Text block.
** BEGIN **

Since the problems with the notion that one language is older than another have come up yet again, I thought I'd mention that there are some exceptions to the principle that all languages are equally old. One sort of exception is that the ancestor of a language may go by another name. There is a sense in which Hittite is older than Lithuanian, namely that we recognize Hittite as a distinct language at an earlier date than Lithuanian. The language that today's Lithuanians were speaking 3,500 years ago was probably something intermediate between Proto-Indo-European and Proto-Balto-Slavic. We don't call that Lithuanian because it hadn't yet differentiated into Lithuanian, Latvian, Prussian, Russian, Czech, and so forth, but it was already Lithuanian in the sense that there was no later discrete linguistic event at which this language was replaced by Lithuanian.
That kind of exception is really just a matter of nomenclature. There are some real exceptions, that is, cases in which we really can talk about a language coming into existence at a certain, relatively recent, point in time. The clearest examples of languages with an identifiable beginning are constructed languages like Esperanto and Klingon. We might include in the same category artificially standardized languages, where the basic language already existed but the standardization can be assigned a specific date. Hindi, in the sense of the artificially Sanskritized Standard Hindi promoted by the government of India, can be said to date from 1950 although the Hindustani on which it was based goes back to Proto-Indo-European and beyond.

** END **

Spatial question entries:
** BEGIN **

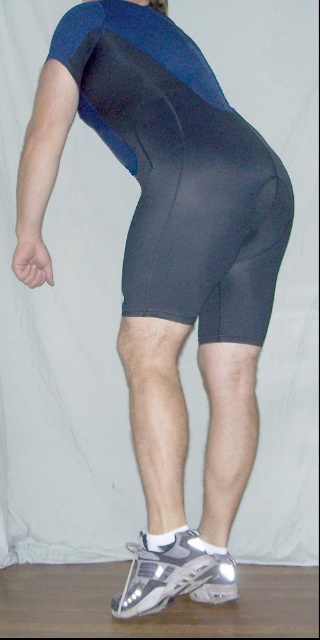
Question: In this image, where is black matte shorts at center located relative to matte gray shorts at lower center?

Choices:
 (A) right
 (B) left

Answer: (A)

Question: Does black matte shorts at center come in front of matte gray shorts at lower center?

Choices:
 (A) yes
 (B) no

Answer: (A)

Question: Does black matte shorts at center appear under matte gray shorts at lower center?

Choices:
 (A) no
 (B) yes

Answer: (A)

Question: Which point is farther from the camera taking this photo?

Choices:
 (A) (192, 568)
 (B) (140, 211)

Answer: (A)

Question: Which of the following is the farthest from the observer?

Choices:
 (A) (122, 358)
 (B) (176, 166)

Answer: (A)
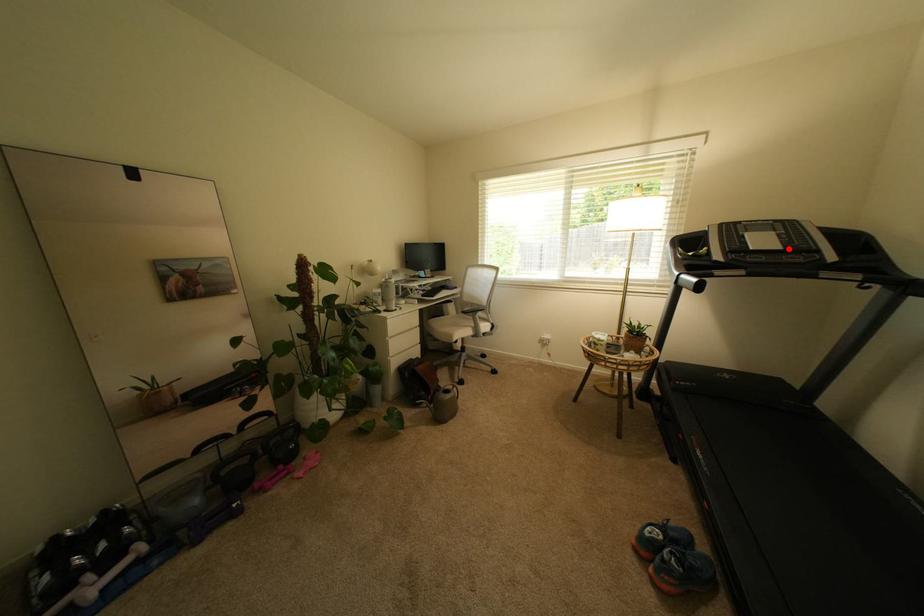
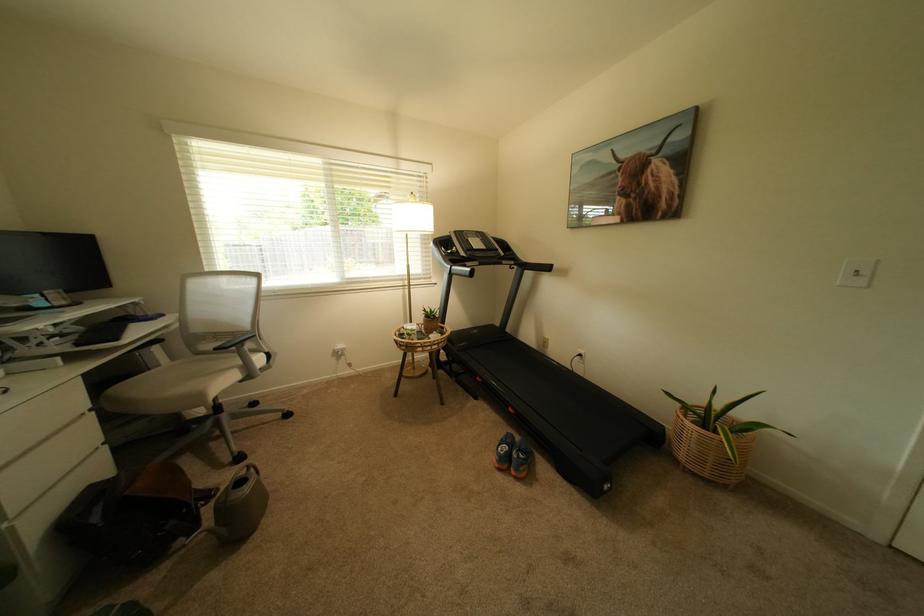
The point at the highlighted location is marked in the first image. Where is the corresponding point in the second image?

(493, 249)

** END **

Tasks to carry out.
1) Reproduce word for word the stretch of the passage on the age of languages from "Since the problems" through "replaced by Lithuanian.".
2) Pick up the passage on whether some languages are older than others and keep writing from its last sentence.

The answers.
1)
Since the problems with the notion that one language is older than another have come up yet again, I thought I'd mention that there are some exceptions to the principle that all languages are equally old. One sort of exception is that the ancestor of a language may go by another name. There is a sense in which Hittite is older than Lithuanian, namely that we recognize Hittite as a distinct language at an earlier date than Lithuanian. The language that today's Lithuanians were speaking 3,500 years ago was probably something intermediate between Proto-Indo-European and Proto-Balto-Slavic. We don't call that Lithuanian because it hadn't yet differentiated into Lithuanian, Latvian, Prussian, Russian, Czech, and so forth, but it was already Lithuanian in the sense that there was no later discrete linguistic event at which this language was replaced by Lithuanian.

2)
Another case in which it may make sense to talk about languages coming into existence at a particular time is that of pidgins and creoles. If it is correct to view pidgins and creoles as newly formed languages with no true parents rather than as descendants of the languages from which they derive their vocabularies, as is now widely, but by no means universally, held, they too can be said to have come into existence at a certain time.
Perhaps the most interesting and dramatic case is that of the signed languages which are now known to have been created de novo in recent times, when enough deaf people came together in a certain place to form a community. One such case that is well documented is that of Nicaraguan Sign Language, which came into existence in the 1970s and 1980s.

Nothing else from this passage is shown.